Knowing about all these interactions will be helpful to ensure that patients are properly warned or advised by the pharmacist. However, it is ultimately the pharmacist’s role to evaluate the situation and confer with the prescriber for suggested changes in the dosing regimen or warn the patient about potential problems.

SUMMARY

Pharmacokinetics provides an important set of tools for pharmacists to ensure that their patients have optimal dosage regimens. Utilization of these concepts can help pharmacists predict and avoid the possible dangerous effects of drug-drug, drug-food, and drug-disease interactions and, therefore, avoid possible problems of inefficacy or toxicity. It is important to recognize that utilizing drug concentrations and pharmacokinetics is only a tool. This information must be coupled with clinical information and evidence in order to get a true picture of the patient. Understanding and using these principles will result in better outcomes in patients.

REVIEW QUESTIONS

  1. You see that one of your patients is buying some St. John’s Wort OTC (over-the-counter) for depression. You want to be sure that there are no drug interactions. You recall the pharmacist saying that this drug can be an enzyme inhibitor. What should you do?
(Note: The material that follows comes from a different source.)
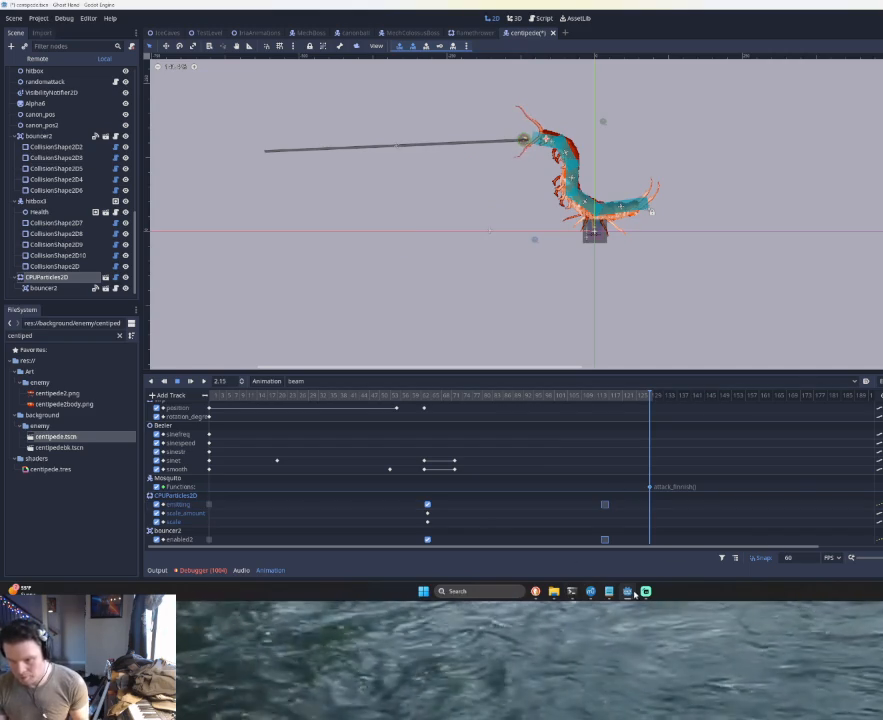
{"buttons": [], "left_stick": "center", "events": []}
  2. A patient is well controlled on a drug that is totally cleared by the kidneys, and then the patient becomes renally impaired. Is the patient at risk? What will this mean for the patient’s drug regimen?

  3. A patient is on a drug that has a half-life of 8 hours. How long will it take for the patient to reach steady state?

  4. The concentration after an IV dose is given is 80 mg/L. Twenty-four hours later the concentration of this drug is measured to be 10 mg/L. What is the half-life of this drug? If the therapeutic range of this drug is 20–80 mg/L, how often should the drug be given?

  5. A patient on an antihypertensive medication has had a change in her insurance coverage, which means the patient must change brands of her blood pressure medication. The patient would be happy with this because it is much cheaper for her. However, it is known that this brand of the drug has a lower bioavailability. How would this likely affect the clearance, volume, half-life, and concentrations of this drug in your patient? What dosage regimen changes should be recommended?

  6. A patient is taking 200 mg twice daily of a drug called “Nemo” for cholesterol lowering. The average target concentration is 10 mg/L. The patient’s cholesterol has not improved, and the average concentration is measured to be 5 mg/L. What dosage regimen changes should be recommended? (Assume the patient is at steady state and that F and CL are stable. “Nemo” is a linearly cleared drug.)

  7. How could pharmacokinetic principles be used to help determine how often a drug is given to a patient?

  8. How might pharmacokinetic principles be used to anticipate drug interactions?